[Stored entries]

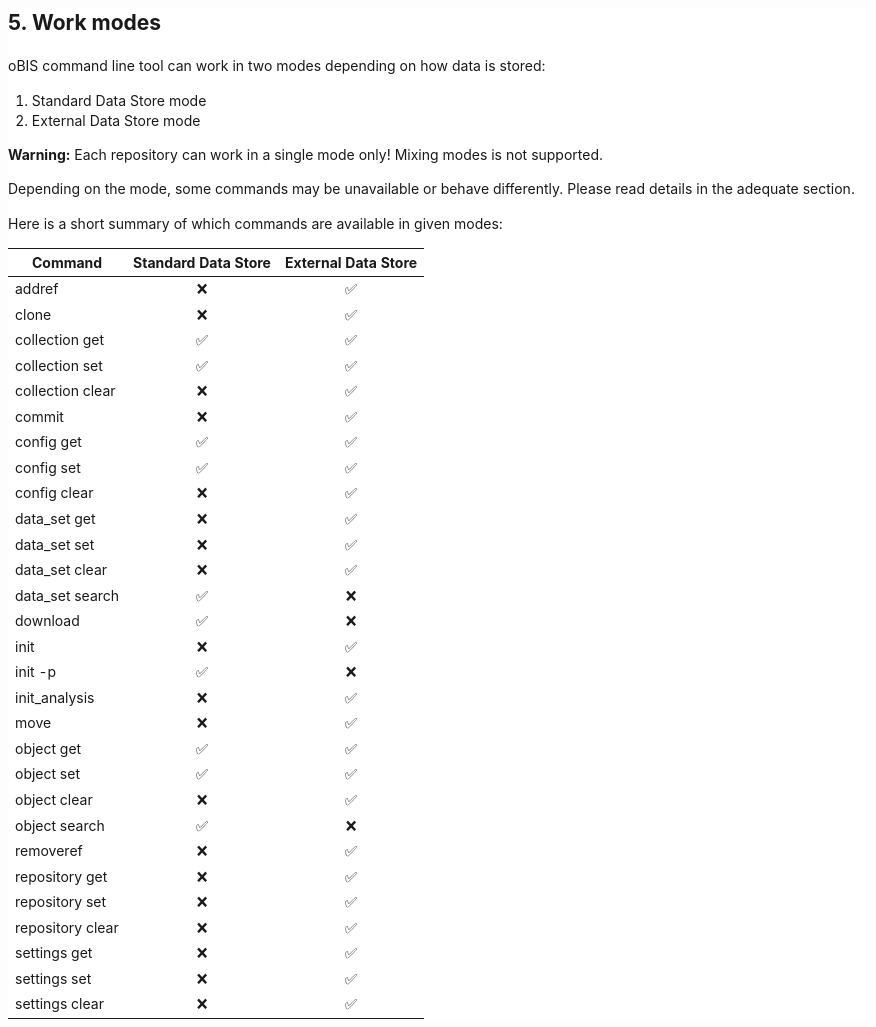 ## 5. Work modes

oBIS command line tool can work in two modes depending on how data is stored:

1. Standard Data Store mode
2. External Data Store mode

**Warning:** Each repository can work in a single mode only! Mixing modes is not supported.

Depending on the mode, some commands may be unavailable or behave differently. Please read details
in the adequate section.

Here is a short summary of which commands are available in given modes:

| Command          | Standard Data Store | External Data Store |
|------------------|:-------------------:|:-------------------:|
| addref           |          ❌          |          ✅          |
| clone            |          ❌          |          ✅          |
| collection get   |          ✅          |          ✅          |
| collection set   |          ✅          |          ✅          |
| collection clear |          ❌          |          ✅          |
| commit           |          ❌          |          ✅          |
| config get       |          ✅          |          ✅          |
| config set       |          ✅          |          ✅          |
| config clear     |          ❌          |          ✅          |
| data_set get     |          ❌          |          ✅          |
| data_set set     |          ❌          |          ✅          |
| data_set clear   |          ❌          |          ✅          |
| data_set search  |          ✅          |          ❌          |
| download         |          ✅          |          ❌          |
| init             |          ❌          |          ✅          |
| init -p          |          ✅          |          ❌          |
| init_analysis    |          ❌          |          ✅          |
| move             |          ❌          |          ✅          |
| object get       |          ✅          |          ✅          |
| object set       |          ✅          |          ✅          |
| object clear     |          ❌          |          ✅          |
| object search    |          ✅          |          ❌          |
| removeref        |          ❌          |          ✅          |
| repository get   |          ❌          |          ✅          |
| repository set   |          ❌          |          ✅          |
| repository clear |          ❌          |          ✅          |
| settings get     |          ❌          |          ✅          |
| settings set     |          ❌          |          ✅          |
| settings clear   |          ❌          |          ✅          |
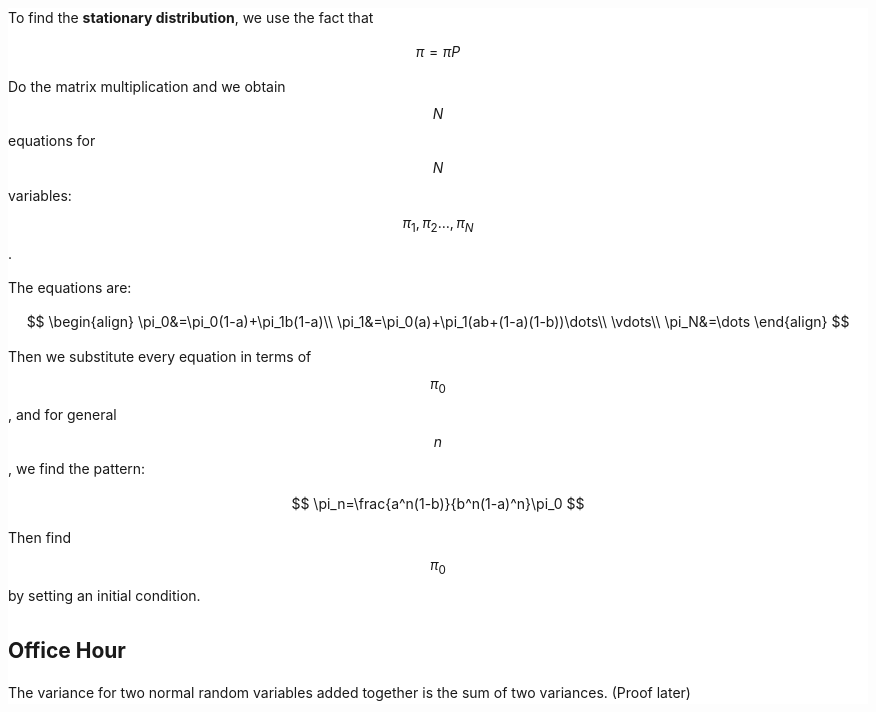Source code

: To find the **stationary distribution**, we use the fact that

$$
\pi=\pi P
$$

Do the matrix multiplication and we obtain $$N$$ equations for $$N$$ variables: $$\pi_1,\pi_2\dots, \pi_N$$.

The equations are:

$$
\begin{align}
\pi_0&=\pi_0(1-a)+\pi_1b(1-a)\\
\pi_1&=\pi_0(a)+\pi_1(ab+(1-a)(1-b))\dots\\
\vdots\\
\pi_N&=\dots
\end{align}
$$

Then we substitute every equation in terms of $$\pi_0$$, and for general $$n$$, we find the pattern:

$$
\pi_n=\frac{a^n(1-b)}{b^n(1-a)^n}\pi_0
$$

Then find $$\pi_0$$ by setting an initial condition.



## Office Hour

The variance for two normal random variables added together is the sum of two variances. (Proof later)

Your instructions
Restate each of the entries above word for word and skip every image.

Answer to this problem
 ## 5. Work modes

oBIS command line tool can work in two modes depending on how data is stored:

1. Standard Data Store mode
2. External Data Store mode

**Warning:** Each repository can work in a single mode only! Mixing modes is not supported.

Depending on the mode, some commands may be unavailable or behave differently. Please read details
in the adequate section.

Here is a short summary of which commands are available in given modes:

| Command          | Standard Data Store | External Data Store |
|------------------|:-------------------:|:-------------------:|
| addref           |          ❌          |          ✅          |
| clone            |          ❌          |          ✅          |
| collection get   |          ✅          |          ✅          |
| collection set   |          ✅          |          ✅          |
| collection clear |          ❌          |          ✅          |
| commit           |          ❌          |          ✅          |
| config get       |          ✅          |          ✅          |
| config set       |          ✅          |          ✅          |
| config clear     |          ❌          |          ✅          |
| data_set get     |          ❌          |          ✅          |
| data_set set     |          ❌          |          ✅          |
| data_set clear   |          ❌          |          ✅          |
| data_set search  |          ✅          |          ❌          |
| download         |          ✅          |          ❌          |
| init             |          ❌          |          ✅          |
| init -p          |          ✅          |          ❌          |
| init_analysis    |          ❌          |          ✅          |
| move             |          ❌          |          ✅          |
| object get       |          ✅          |          ✅          |
| object set       |          ✅          |          ✅          |
| object clear     |          ❌          |          ✅          |
| object search    |          ✅          |          ❌          |
| removeref        |          ❌          |          ✅          |
| repository get   |          ❌          |          ✅          |
| repository set   |          ❌          |          ✅          |
| repository clear |          ❌          |          ✅          |
| settings get     |          ❌          |          ✅          |
| settings set     |          ❌          |          ✅          |
| settings clear   |          ❌          |          ✅          |
Source code

: To find the **stationary distribution**, we use the fact that

$$
\pi=\pi P
$$

Do the matrix multiplication and we obtain $$N$$ equations for $$N$$ variables: $$\pi_1,\pi_2\dots, \pi_N$$.

The equations are:

$$
\begin{align}
\pi_0&=\pi_0(1-a)+\pi_1b(1-a)\\
\pi_1&=\pi_0(a)+\pi_1(ab+(1-a)(1-b))\dots\\
\vdots\\
\pi_N&=\dots
\end{align}
$$

Then we substitute every equation in terms of $$\pi_0$$, and for general $$n$$, we find the pattern:

$$
\pi_n=\frac{a^n(1-b)}{b^n(1-a)^n}\pi_0
$$

Then find $$\pi_0$$ by setting an initial condition.



## Office Hour

The variance for two normal random variables added together is the sum of two variances. (Proof later)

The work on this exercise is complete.